In Cruzan, waar het ging om een patiënt in een persisterende vegetatieve toestand, handhaafde het Hof de eis van de staat dat er duidelijk en overtuigend bewijs moest zijn van de eerder geuite wensen van een patiënt voordat voeding en hydratatie mochten worden teruggetrokken. Ondanks het bestaan van een verondersteld recht op een eerlijk proces, oordeelde het Hof dat een staat bij het nemen van deze beslissing niet verplicht is het oordeel van de familie, de voogd, of iemand anders dan de patiënt zelf te volgen.5Footnote
497 U.S. at 286. Dus, bij afwezigheid van duidelijk en overtuigend bewijs dat de patiënt er belang bij had om niet in een persisterende vegetatieve toestand te worden gehouden, of dat zij de wens had geuit om een surrogaat een dergelijke beslissing voor haar te laten nemen, kan de staat weigeren om de onttrekking van voeding en vocht toe te staan.6Voetnoot
Een staat heeft het recht om te waken tegen mogelijk misbruik dat kan optreden als familieleden niet het belang van een patiënt beschermen, en mag terecht weigeren te oordelen over de ‘kwaliteit’ van het leven dat een bepaald individu mag hebben, en eenvoudigweg een onvoorwaardelijk belang in het behoud van het menselijk leven stellen dat moet worden afgewogen tegen de grondwettelijk beschermde belangen van het individu. 497 U.S. at 281-82.

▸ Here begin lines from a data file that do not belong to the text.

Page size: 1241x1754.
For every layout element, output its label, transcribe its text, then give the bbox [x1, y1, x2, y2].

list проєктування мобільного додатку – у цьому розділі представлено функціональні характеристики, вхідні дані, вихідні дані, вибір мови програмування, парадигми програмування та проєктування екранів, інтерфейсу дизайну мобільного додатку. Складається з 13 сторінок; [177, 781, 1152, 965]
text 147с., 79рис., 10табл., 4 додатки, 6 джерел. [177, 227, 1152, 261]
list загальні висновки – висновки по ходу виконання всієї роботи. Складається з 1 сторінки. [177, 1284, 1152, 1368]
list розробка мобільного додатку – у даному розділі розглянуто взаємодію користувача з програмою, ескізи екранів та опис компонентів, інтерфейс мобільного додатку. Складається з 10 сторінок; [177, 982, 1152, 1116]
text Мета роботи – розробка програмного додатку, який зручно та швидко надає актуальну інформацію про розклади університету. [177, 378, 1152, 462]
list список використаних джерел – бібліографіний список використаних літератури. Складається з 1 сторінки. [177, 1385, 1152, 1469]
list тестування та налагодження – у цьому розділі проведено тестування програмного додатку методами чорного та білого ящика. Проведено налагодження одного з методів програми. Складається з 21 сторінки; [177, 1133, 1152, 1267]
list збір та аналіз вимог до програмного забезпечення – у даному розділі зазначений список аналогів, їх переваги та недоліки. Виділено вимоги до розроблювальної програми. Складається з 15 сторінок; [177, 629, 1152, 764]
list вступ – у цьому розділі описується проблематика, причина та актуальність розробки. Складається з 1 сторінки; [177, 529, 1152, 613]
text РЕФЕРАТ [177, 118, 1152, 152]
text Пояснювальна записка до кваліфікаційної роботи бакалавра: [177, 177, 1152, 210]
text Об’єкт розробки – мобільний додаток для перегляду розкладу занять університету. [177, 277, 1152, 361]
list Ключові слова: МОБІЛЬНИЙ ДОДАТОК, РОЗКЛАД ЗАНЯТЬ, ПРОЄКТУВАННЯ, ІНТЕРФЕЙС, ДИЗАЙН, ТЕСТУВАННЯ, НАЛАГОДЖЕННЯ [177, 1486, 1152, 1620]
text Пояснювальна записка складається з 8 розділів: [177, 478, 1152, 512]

Ondanks het feit dat het Hof dergelijke staatseisen accepteert, zijn de implicaties van de zaak significant. Ten eerste lijkt het Hof, zonder uitgebreide analyse, het standpunt te hebben ingenomen dat het weigeren van voeding en hydratatie hetzelfde is als het weigeren van andere vormen van medische behandeling. Ook lijkt het Hof bereid dit recht niet alleen uit te breiden tot terminaal zieke patiënten, maar ook tot ernstig arbeidsongeschikte patiënten wier toestand is gestabiliseerd.